L'ADN est-il vraiment d'une efficacité à toute épreuve?

On l’appelle la reine des preuves. En 30 ans, l’ADN s’est imposé dans les enquêtes judiciaires. Le procès de l’attentat du musée juif nous le rappelle encore. Et à en croire les nouvelles techniques, les progrès en la matière sont prometteurs. Mais notre législation est-elle prête ? L’ADN est-il  vraiment d’une efficacité à toute épreuve ?

Dans le laboratoire d’Eurofins dans la région de Bruges, les experts s’affairent autour d’un frottis ADN. Grâce à ce petit bout de coton-tige imbibé de salive, les experts vont pouvoir en extraire l’ADN et ainsi tenter de générer un profil. Une fois le profil dégagé, il est comparé à quatre banques de données. La première est celle des « condamnés » à savoir les personnes ayant fait l’objet d’une condamnation pour un délit ou un crime. La seconde est celle dite « criminalistique ». Elle contient l’ensemble des traces collectées sur les scènes de crime et un certain nombre de suspects. La troisième est celle des « personnes disparues ». Les experts disposent de profils ADN soit de l’entourage de la personne disparue, soit de la personne disparue elle-même. Enfin, la quatrième banque de données est celle des « intervenants ». Un terme qui désigne toutes les personnes pouvant potentiellement intervenir sur une scène de crime. Des personnes dont on pourrait retrouver l’ADN lors des analyses. Cette quatrième banque de données n’est pas totalement opérationnelle notamment en raison de certaines réticences des policiers ou autres magistrats peu désireux de voir leur ADN ainsi collecté.

L’ADN, la reine des preuves ?

En trente ans, les analyses ADN se sont construites une réputation à toute épreuve.

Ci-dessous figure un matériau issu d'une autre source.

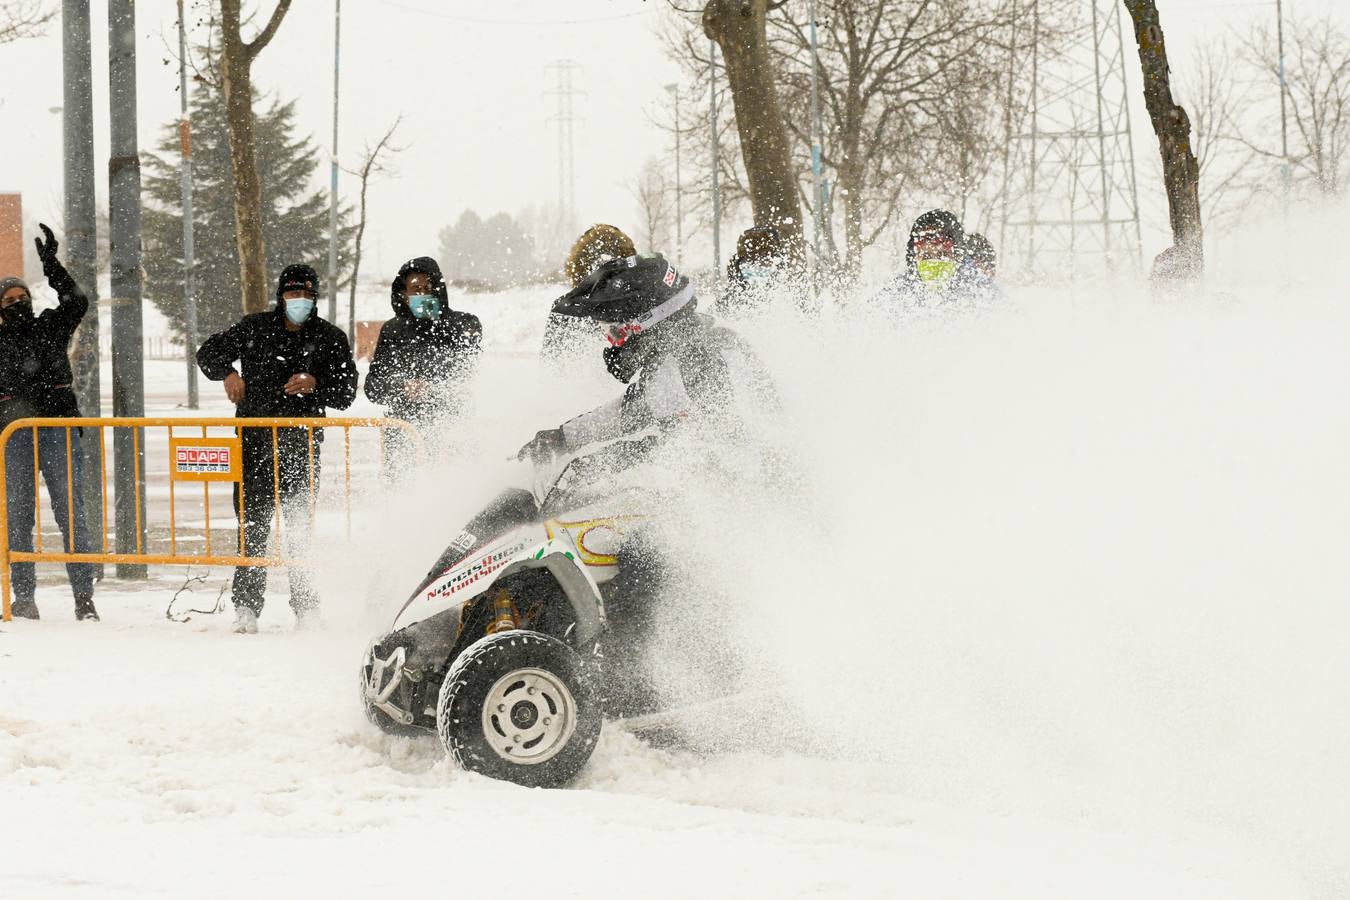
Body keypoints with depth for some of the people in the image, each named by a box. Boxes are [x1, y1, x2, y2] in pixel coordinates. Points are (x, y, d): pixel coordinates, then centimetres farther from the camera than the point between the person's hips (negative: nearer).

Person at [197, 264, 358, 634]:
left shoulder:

Avec des taux de match souvent au-dessus des 95% ; les enquêteurs y font recours très régulièrement. Mais l’ADN est-il vraiment la reine des preuves comme certains aiment l’affirmer ? Selon Dieter Deforce, expert ADN et professeur à l’université de Gand, cette affirmation est à nuancer. « Si on a trouvé un profil ADN simple – correspondant à une seule personne – sur un objet, la probabilité de trouver quelqu’un d’autre qui a le même profil est quasiment inexistante. Mais ça n’est pas toujours le cas. On a parfois des profils ADN mixte -qui correspondent à plusieurs personnes indiquant que plus d’une personne ont été en contact avec la pièce à conviction- là les probabilités ne sont plus de 100%. Et il faut aussi tenir compte du fait que l’ADN est une preuve parmi d’autres. » Une analyse que partage Bertrand Renard, expert ADN à l’Institut National de Criminalistique et de Criminologie (INCC). Selon lui, « il est essentiel de ne pas se dire qu’on va faire reposer l’ensemble du dossier uniquement sur des éléments de preuves techniques. Il faut toujours poursuivre l’enquête plus tactique qui consiste à questionner le voisinage et collecter d’autres éléments que l’on peut avoir grâce à une enquête très classique ».

Les techniques en avance, la législation en retard

Ces dernières années, les évolutions technologiques permettent de travailler encore plus rapidement. C’est le cas du Rapid DNA qui va permettre de réaliser une analyse ADN en deux heures au lieu de trois jours dans un délai normal d’analyse. Délai qui peut être raccourci selon l’urgence à six ou sept heures.

En France, des experts ont mis au point la technique du portrait-robot génétique. « En analysant certaines zones de notre ADN, on va pouvoir dégager certaines indications sur la couleur de la peau, des yeux, des cheveux, la région du monde d’où provient la personne, son sexe, son âge approximatif ou sa tendance à la calvitie par exemple », explique Vanessa Vanvooren, cheffe de biologie à l’INCC. Pas question ici d’établir une photo du suspect mais bien de recueillir un ensemble de caractéristiques morphologiques.

Si les techniques existent, le cadre légal, lui, n’est pas encore adapté. C’est le message de Bertrand Renard. « Sur le plan technique, il y a énormément de choses pour lesquelles on est prêt. Sur le plan légal, on sent bien qu’on est dans un cadre assez restrictif et pour lequel il serait grand temps de prendre le temps du côté du parlement de réfléchir à ces questions. Il faut anticiper ces évolutions ».